### Work required
Copy out the records that appear below, exactly as each one reads.

Excerpts from a dataset
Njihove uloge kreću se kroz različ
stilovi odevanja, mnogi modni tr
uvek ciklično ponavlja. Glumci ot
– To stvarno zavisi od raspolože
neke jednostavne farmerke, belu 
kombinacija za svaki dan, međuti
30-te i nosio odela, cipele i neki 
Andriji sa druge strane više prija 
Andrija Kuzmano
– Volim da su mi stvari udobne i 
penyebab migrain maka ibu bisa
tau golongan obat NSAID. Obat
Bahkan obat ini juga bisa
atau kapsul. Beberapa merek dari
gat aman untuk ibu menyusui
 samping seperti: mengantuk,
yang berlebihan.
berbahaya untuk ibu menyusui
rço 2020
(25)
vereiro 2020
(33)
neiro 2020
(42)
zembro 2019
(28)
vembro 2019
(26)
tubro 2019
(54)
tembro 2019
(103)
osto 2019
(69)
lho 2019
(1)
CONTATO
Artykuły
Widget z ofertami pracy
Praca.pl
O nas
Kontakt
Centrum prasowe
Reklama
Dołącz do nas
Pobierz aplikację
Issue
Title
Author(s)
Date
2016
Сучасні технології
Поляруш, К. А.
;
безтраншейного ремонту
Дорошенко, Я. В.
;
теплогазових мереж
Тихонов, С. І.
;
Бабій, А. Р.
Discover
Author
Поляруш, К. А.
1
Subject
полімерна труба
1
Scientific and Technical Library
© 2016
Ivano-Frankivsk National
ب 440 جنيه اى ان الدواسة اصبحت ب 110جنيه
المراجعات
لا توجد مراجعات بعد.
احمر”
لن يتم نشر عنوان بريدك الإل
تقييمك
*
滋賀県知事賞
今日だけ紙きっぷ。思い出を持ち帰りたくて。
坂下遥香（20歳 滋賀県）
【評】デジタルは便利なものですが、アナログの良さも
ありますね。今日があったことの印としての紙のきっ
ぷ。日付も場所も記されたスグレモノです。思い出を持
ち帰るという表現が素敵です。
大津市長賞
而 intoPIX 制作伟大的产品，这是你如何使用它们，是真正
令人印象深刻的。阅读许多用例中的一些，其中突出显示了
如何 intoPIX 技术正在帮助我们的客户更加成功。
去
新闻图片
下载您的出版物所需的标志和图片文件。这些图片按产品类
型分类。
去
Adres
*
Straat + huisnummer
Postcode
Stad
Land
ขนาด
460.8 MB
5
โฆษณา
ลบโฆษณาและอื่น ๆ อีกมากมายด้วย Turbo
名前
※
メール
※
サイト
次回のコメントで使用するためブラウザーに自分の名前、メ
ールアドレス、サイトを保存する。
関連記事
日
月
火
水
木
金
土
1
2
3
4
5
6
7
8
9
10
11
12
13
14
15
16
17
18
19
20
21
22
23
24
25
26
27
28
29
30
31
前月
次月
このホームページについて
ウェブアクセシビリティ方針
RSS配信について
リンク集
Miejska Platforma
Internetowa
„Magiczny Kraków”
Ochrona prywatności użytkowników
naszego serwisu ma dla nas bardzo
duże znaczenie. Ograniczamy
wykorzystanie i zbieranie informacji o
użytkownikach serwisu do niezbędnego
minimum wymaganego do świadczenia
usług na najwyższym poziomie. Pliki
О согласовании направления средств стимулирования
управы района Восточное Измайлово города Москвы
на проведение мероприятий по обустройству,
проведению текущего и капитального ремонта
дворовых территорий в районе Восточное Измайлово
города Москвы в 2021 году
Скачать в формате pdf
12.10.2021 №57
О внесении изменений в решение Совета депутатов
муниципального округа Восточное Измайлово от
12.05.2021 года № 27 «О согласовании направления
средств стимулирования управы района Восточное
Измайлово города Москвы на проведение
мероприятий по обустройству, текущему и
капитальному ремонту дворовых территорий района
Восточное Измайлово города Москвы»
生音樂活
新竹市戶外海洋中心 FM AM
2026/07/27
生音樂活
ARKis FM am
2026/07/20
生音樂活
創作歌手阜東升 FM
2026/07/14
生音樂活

### Expected answer
Njihove uloge kreću se kroz različ
stilovi odevanja, mnogi modni tr
uvek ciklično ponavlja. Glumci ot
– To stvarno zavisi od raspolože
neke jednostavne farmerke, belu 
kombinacija za svaki dan, međuti
30-te i nosio odela, cipele i neki 
Andriji sa druge strane više prija 
Andrija Kuzmano
– Volim da su mi stvari udobne i 
penyebab migrain maka ibu bisa
tau golongan obat NSAID. Obat
Bahkan obat ini juga bisa
atau kapsul. Beberapa merek dari
gat aman untuk ibu menyusui
 samping seperti: mengantuk,
yang berlebihan.
berbahaya untuk ibu menyusui
rço 2020
(25)
vereiro 2020
(33)
neiro 2020
(42)
zembro 2019
(28)
vembro 2019
(26)
tubro 2019
(54)
tembro 2019
(103)
osto 2019
(69)
lho 2019
(1)
CONTATO
Artykuły
Widget z ofertami pracy
Praca.pl
O nas
Kontakt
Centrum prasowe
Reklama
Dołącz do nas
Pobierz aplikację
Issue
Title
Author(s)
Date
2016
Сучасні технології
Поляруш, К. А.
;
безтраншейного ремонту
Дорошенко, Я. В.
;
теплогазових мереж
Тихонов, С. І.
;
Бабій, А. Р.
Discover
Author
Поляруш, К. А.
1
Subject
полімерна труба
1
Scientific and Technical Library
© 2016
Ivano-Frankivsk National
ب 440 جنيه اى ان الدواسة اصبحت ب 110جنيه
المراجعات
لا توجد مراجعات بعد.
احمر”
لن يتم نشر عنوان بريدك الإل
تقييمك
*
滋賀県知事賞
今日だけ紙きっぷ。思い出を持ち帰りたくて。
坂下遥香（20歳 滋賀県）
【評】デジタルは便利なものですが、アナログの良さも
ありますね。今日があったことの印としての紙のきっ
ぷ。日付も場所も記されたスグレモノです。思い出を持
ち帰るという表現が素敵です。
大津市長賞
而 intoPIX 制作伟大的产品，这是你如何使用它们，是真正
令人印象深刻的。阅读许多用例中的一些，其中突出显示了
如何 intoPIX 技术正在帮助我们的客户更加成功。
去
新闻图片
下载您的出版物所需的标志和图片文件。这些图片按产品类
型分类。
去
Adres
*
Straat + huisnummer
Postcode
Stad
Land
ขนาด
460.8 MB
5
โฆษณา
ลบโฆษณาและอื่น ๆ อีกมากมายด้วย Turbo
名前
※
メール
※
サイト
次回のコメントで使用するためブラウザーに自分の名前、メ
ールアドレス、サイトを保存する。
関連記事
日
月
火
水
木
金
土
1
2
3
4
5
6
7
8
9
10
11
12
13
14
15
16
17
18
19
20
21
22
23
24
25
26
27
28
29
30
31
前月
次月
このホームページについて
ウェブアクセシビリティ方針
RSS配信について
リンク集
Miejska Platforma
Internetowa
„Magiczny Kraków”
Ochrona prywatności użytkowników
naszego serwisu ma dla nas bardzo
duże znaczenie. Ograniczamy
wykorzystanie i zbieranie informacji o
użytkownikach serwisu do niezbędnego
minimum wymaganego do świadczenia
usług na najwyższym poziomie. Pliki
О согласовании направления средств стимулирования
управы района Восточное Измайлово города Москвы
на проведение мероприятий по обустройству,
проведению текущего и капитального ремонта
дворовых территорий в районе Восточное Измайлово
города Москвы в 2021 году
Скачать в формате pdf
12.10.2021 №57
О внесении изменений в решение Совета депутатов
муниципального округа Восточное Измайлово от
12.05.2021 года № 27 «О согласовании направления
средств стимулирования управы района Восточное
Измайлово города Москвы на проведение
мероприятий по обустройству, текущему и
капитальному ремонту дворовых территорий района
Восточное Измайлово города Москвы»
生音樂活
新竹市戶外海洋中心 FM AM
2026/07/27
生音樂活
ARKis FM am
2026/07/20
生音樂活
創作歌手阜東升 FM
2026/07/14
生音樂活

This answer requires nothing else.